TO-DO ITEM -
Repeat every line of the material below word for word, keeping the lines in their original order.

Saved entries
+-------+
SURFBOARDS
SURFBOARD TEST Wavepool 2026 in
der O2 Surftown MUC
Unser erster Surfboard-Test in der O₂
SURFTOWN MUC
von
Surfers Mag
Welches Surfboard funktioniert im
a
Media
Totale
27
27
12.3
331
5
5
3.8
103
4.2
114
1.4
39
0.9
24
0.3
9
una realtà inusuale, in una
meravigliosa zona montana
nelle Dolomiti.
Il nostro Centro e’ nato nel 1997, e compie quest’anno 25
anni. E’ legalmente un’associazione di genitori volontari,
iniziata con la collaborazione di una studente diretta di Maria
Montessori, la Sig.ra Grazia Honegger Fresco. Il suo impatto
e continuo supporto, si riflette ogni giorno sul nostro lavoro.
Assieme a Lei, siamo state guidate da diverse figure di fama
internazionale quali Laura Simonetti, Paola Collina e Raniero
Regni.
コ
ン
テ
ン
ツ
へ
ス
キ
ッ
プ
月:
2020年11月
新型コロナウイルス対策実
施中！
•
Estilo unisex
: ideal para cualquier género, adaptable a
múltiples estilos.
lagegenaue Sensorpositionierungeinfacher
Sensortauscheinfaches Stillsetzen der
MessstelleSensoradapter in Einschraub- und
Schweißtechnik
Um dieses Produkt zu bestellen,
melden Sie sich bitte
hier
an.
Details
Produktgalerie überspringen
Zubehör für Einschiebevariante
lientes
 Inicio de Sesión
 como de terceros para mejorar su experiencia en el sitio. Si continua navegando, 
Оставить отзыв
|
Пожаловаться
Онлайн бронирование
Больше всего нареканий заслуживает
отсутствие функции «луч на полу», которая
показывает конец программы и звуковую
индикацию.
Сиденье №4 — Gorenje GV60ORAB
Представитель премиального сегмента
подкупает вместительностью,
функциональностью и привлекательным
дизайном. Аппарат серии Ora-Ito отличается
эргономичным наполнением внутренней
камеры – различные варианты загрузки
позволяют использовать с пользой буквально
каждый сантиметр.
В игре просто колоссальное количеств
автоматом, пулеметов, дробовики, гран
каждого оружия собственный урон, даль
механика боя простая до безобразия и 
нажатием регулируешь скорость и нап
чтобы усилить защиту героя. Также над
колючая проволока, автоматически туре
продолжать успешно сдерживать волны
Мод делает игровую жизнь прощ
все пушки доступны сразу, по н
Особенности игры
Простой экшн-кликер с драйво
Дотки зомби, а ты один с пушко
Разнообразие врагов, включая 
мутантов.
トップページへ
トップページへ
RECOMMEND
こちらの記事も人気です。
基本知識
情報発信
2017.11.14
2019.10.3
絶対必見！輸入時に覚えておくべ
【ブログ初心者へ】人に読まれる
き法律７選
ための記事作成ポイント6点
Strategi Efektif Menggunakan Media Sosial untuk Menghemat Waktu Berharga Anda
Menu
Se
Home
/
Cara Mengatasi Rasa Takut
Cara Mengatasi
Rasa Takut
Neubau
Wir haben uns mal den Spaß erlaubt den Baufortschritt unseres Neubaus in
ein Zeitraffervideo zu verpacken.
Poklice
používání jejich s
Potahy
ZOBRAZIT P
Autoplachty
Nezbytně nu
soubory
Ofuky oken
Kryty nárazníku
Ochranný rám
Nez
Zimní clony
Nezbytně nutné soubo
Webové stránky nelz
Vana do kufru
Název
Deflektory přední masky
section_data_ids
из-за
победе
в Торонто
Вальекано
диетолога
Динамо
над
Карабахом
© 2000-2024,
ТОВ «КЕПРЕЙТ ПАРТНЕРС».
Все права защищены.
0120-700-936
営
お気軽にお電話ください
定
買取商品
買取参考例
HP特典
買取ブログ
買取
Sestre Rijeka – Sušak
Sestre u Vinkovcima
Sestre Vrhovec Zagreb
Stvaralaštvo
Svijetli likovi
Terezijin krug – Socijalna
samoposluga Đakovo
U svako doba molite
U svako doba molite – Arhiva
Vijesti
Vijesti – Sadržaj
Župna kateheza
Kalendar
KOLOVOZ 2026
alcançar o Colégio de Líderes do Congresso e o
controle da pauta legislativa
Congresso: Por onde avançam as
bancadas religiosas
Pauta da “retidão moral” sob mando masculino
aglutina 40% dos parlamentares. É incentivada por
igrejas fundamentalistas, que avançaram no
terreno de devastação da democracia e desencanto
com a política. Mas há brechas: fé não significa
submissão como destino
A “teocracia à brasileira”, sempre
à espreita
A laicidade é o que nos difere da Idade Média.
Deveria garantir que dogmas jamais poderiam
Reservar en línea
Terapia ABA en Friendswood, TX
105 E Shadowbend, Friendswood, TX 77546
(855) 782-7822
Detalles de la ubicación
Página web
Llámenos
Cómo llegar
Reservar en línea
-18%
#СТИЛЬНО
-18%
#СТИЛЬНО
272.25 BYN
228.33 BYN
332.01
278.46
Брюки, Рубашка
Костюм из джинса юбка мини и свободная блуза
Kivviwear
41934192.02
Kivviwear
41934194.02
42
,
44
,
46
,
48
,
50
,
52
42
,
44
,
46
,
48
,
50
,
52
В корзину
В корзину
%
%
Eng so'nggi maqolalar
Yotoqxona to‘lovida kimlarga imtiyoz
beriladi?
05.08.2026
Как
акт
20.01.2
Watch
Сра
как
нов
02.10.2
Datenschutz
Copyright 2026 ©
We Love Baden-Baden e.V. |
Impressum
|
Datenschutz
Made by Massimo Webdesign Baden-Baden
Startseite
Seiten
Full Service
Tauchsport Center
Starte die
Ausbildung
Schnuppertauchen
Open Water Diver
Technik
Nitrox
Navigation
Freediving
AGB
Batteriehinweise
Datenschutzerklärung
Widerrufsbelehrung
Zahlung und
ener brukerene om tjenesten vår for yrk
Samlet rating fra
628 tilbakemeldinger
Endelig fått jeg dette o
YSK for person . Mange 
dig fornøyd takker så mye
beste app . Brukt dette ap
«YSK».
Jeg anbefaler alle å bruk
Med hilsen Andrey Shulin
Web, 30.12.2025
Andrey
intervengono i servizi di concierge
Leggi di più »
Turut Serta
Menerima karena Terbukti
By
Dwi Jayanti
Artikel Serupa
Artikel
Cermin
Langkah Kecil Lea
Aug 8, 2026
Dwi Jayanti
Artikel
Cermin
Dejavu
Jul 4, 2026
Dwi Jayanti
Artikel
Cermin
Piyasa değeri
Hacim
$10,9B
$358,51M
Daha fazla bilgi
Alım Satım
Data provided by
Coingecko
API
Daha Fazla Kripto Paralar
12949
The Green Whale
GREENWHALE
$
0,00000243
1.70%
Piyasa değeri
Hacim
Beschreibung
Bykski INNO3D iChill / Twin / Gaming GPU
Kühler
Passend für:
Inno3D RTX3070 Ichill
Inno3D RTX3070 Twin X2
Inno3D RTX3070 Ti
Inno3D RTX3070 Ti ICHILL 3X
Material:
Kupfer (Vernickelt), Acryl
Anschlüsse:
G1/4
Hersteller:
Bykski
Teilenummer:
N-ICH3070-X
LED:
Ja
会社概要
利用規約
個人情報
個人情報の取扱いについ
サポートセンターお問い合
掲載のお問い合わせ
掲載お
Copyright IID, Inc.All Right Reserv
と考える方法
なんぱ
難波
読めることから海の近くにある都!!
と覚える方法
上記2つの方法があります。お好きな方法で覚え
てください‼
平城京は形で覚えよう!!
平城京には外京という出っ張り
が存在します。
+-------+
OUTPUT FOR THIS TASK -
SURFBOARDS
SURFBOARD TEST Wavepool 2026 in
der O2 Surftown MUC
Unser erster Surfboard-Test in der O₂
SURFTOWN MUC
von
Surfers Mag
Welches Surfboard funktioniert im
a
Media
Totale
27
27
12.3
331
5
5
3.8
103
4.2
114
1.4
39
0.9
24
0.3
9
una realtà inusuale, in una
meravigliosa zona montana
nelle Dolomiti.
Il nostro Centro e’ nato nel 1997, e compie quest’anno 25
anni. E’ legalmente un’associazione di genitori volontari,
iniziata con la collaborazione di una studente diretta di Maria
Montessori, la Sig.ra Grazia Honegger Fresco. Il suo impatto
e continuo supporto, si riflette ogni giorno sul nostro lavoro.
Assieme a Lei, siamo state guidate da diverse figure di fama
internazionale quali Laura Simonetti, Paola Collina e Raniero
Regni.
コ
ン
テ
ン
ツ
へ
ス
キ
ッ
プ
月:
2020年11月
新型コロナウイルス対策実
施中！
•
Estilo unisex
: ideal para cualquier género, adaptable a
múltiples estilos.
lagegenaue Sensorpositionierungeinfacher
Sensortauscheinfaches Stillsetzen der
MessstelleSensoradapter in Einschraub- und
Schweißtechnik
Um dieses Produkt zu bestellen,
melden Sie sich bitte
hier
an.
Details
Produktgalerie überspringen
Zubehör für Einschiebevariante
lientes
 Inicio de Sesión
 como de terceros para mejorar su experiencia en el sitio. Si continua navegando, 
Оставить отзыв
|
Пожаловаться
Онлайн бронирование
Больше всего нареканий заслуживает
отсутствие функции «луч на полу», которая
показывает конец программы и звуковую
индикацию.
Сиденье №4 — Gorenje GV60ORAB
Представитель премиального сегмента
подкупает вместительностью,
функциональностью и привлекательным
дизайном. Аппарат серии Ora-Ito отличается
эргономичным наполнением внутренней
камеры – различные варианты загрузки
позволяют использовать с пользой буквально
каждый сантиметр.
В игре просто колоссальное количеств
автоматом, пулеметов, дробовики, гран
каждого оружия собственный урон, даль
механика боя простая до безобразия и 
нажатием регулируешь скорость и нап
чтобы усилить защиту героя. Также над
колючая проволока, автоматически туре
продолжать успешно сдерживать волны
Мод делает игровую жизнь прощ
все пушки доступны сразу, по н
Особенности игры
Простой экшн-кликер с драйво
Дотки зомби, а ты один с пушко
Разнообразие врагов, включая 
мутантов.
トップページへ
トップページへ
RECOMMEND
こちらの記事も人気です。
基本知識
情報発信
2017.11.14
2019.10.3
絶対必見！輸入時に覚えておくべ
【ブログ初心者へ】人に読まれる
き法律７選
ための記事作成ポイント6点
Strategi Efektif Menggunakan Media Sosial untuk Menghemat Waktu Berharga Anda
Menu
Se
Home
/
Cara Mengatasi Rasa Takut
Cara Mengatasi
Rasa Takut
Neubau
Wir haben uns mal den Spaß erlaubt den Baufortschritt unseres Neubaus in
ein Zeitraffervideo zu verpacken.
Poklice
používání jejich s
Potahy
ZOBRAZIT P
Autoplachty
Nezbytně nu
soubory
Ofuky oken
Kryty nárazníku
Ochranný rám
Nez
Zimní clony
Nezbytně nutné soubo
Webové stránky nelz
Vana do kufru
Název
Deflektory přední masky
section_data_ids
из-за
победе
в Торонто
Вальекано
диетолога
Динамо
над
Карабахом
© 2000-2024,
ТОВ «КЕПРЕЙТ ПАРТНЕРС».
Все права защищены.
0120-700-936
営
お気軽にお電話ください
定
買取商品
買取参考例
HP特典
買取ブログ
買取
Sestre Rijeka – Sušak
Sestre u Vinkovcima
Sestre Vrhovec Zagreb
Stvaralaštvo
Svijetli likovi
Terezijin krug – Socijalna
samoposluga Đakovo
U svako doba molite
U svako doba molite – Arhiva
Vijesti
Vijesti – Sadržaj
Župna kateheza
Kalendar
KOLOVOZ 2026
alcançar o Colégio de Líderes do Congresso e o
controle da pauta legislativa
Congresso: Por onde avançam as
bancadas religiosas
Pauta da “retidão moral” sob mando masculino
aglutina 40% dos parlamentares. É incentivada por
igrejas fundamentalistas, que avançaram no
terreno de devastação da democracia e desencanto
com a política. Mas há brechas: fé não significa
submissão como destino
A “teocracia à brasileira”, sempre
à espreita
A laicidade é o que nos difere da Idade Média.
Deveria garantir que dogmas jamais poderiam
Reservar en línea
Terapia ABA en Friendswood, TX
105 E Shadowbend, Friendswood, TX 77546
(855) 782-7822
Detalles de la ubicación
Página web
Llámenos
Cómo llegar
Reservar en línea
-18%
#СТИЛЬНО
-18%
#СТИЛЬНО
272.25 BYN
228.33 BYN
332.01
278.46
Брюки, Рубашка
Костюм из джинса юбка мини и свободная блуза
Kivviwear
41934192.02
Kivviwear
41934194.02
42
,
44
,
46
,
48
,
50
,
52
42
,
44
,
46
,
48
,
50
,
52
В корзину
В корзину
%
%
Eng so'nggi maqolalar
Yotoqxona to‘lovida kimlarga imtiyoz
beriladi?
05.08.2026
Как
акт
20.01.2
Watch
Сра
как
нов
02.10.2
Datenschutz
Copyright 2026 ©
We Love Baden-Baden e.V. |
Impressum
|
Datenschutz
Made by Massimo Webdesign Baden-Baden
Startseite
Seiten
Full Service
Tauchsport Center
Starte die
Ausbildung
Schnuppertauchen
Open Water Diver
Technik
Nitrox
Navigation
Freediving
AGB
Batteriehinweise
Datenschutzerklärung
Widerrufsbelehrung
Zahlung und
ener brukerene om tjenesten vår for yrk
Samlet rating fra
628 tilbakemeldinger
Endelig fått jeg dette o
YSK for person . Mange 
dig fornøyd takker så mye
beste app . Brukt dette ap
«YSK».
Jeg anbefaler alle å bruk
Med hilsen Andrey Shulin
Web, 30.12.2025
Andrey
intervengono i servizi di concierge
Leggi di più »
Turut Serta
Menerima karena Terbukti
By
Dwi Jayanti
Artikel Serupa
Artikel
Cermin
Langkah Kecil Lea
Aug 8, 2026
Dwi Jayanti
Artikel
Cermin
Dejavu
Jul 4, 2026
Dwi Jayanti
Artikel
Cermin
Piyasa değeri
Hacim
$10,9B
$358,51M
Daha fazla bilgi
Alım Satım
Data provided by
Coingecko
API
Daha Fazla Kripto Paralar
12949
The Green Whale
GREENWHALE
$
0,00000243
1.70%
Piyasa değeri
Hacim
Beschreibung
Bykski INNO3D iChill / Twin / Gaming GPU
Kühler
Passend für:
Inno3D RTX3070 Ichill
Inno3D RTX3070 Twin X2
Inno3D RTX3070 Ti
Inno3D RTX3070 Ti ICHILL 3X
Material:
Kupfer (Vernickelt), Acryl
Anschlüsse:
G1/4
Hersteller:
Bykski
Teilenummer:
N-ICH3070-X
LED:
Ja
会社概要
利用規約
個人情報
個人情報の取扱いについ
サポートセンターお問い合
掲載のお問い合わせ
掲載お
Copyright IID, Inc.All Right Reserv
と考える方法
なんぱ
難波
読めることから海の近くにある都!!
と覚える方法
上記2つの方法があります。お好きな方法で覚え
てください‼
平城京は形で覚えよう!!
平城京には外京という出っ張り
が存在します。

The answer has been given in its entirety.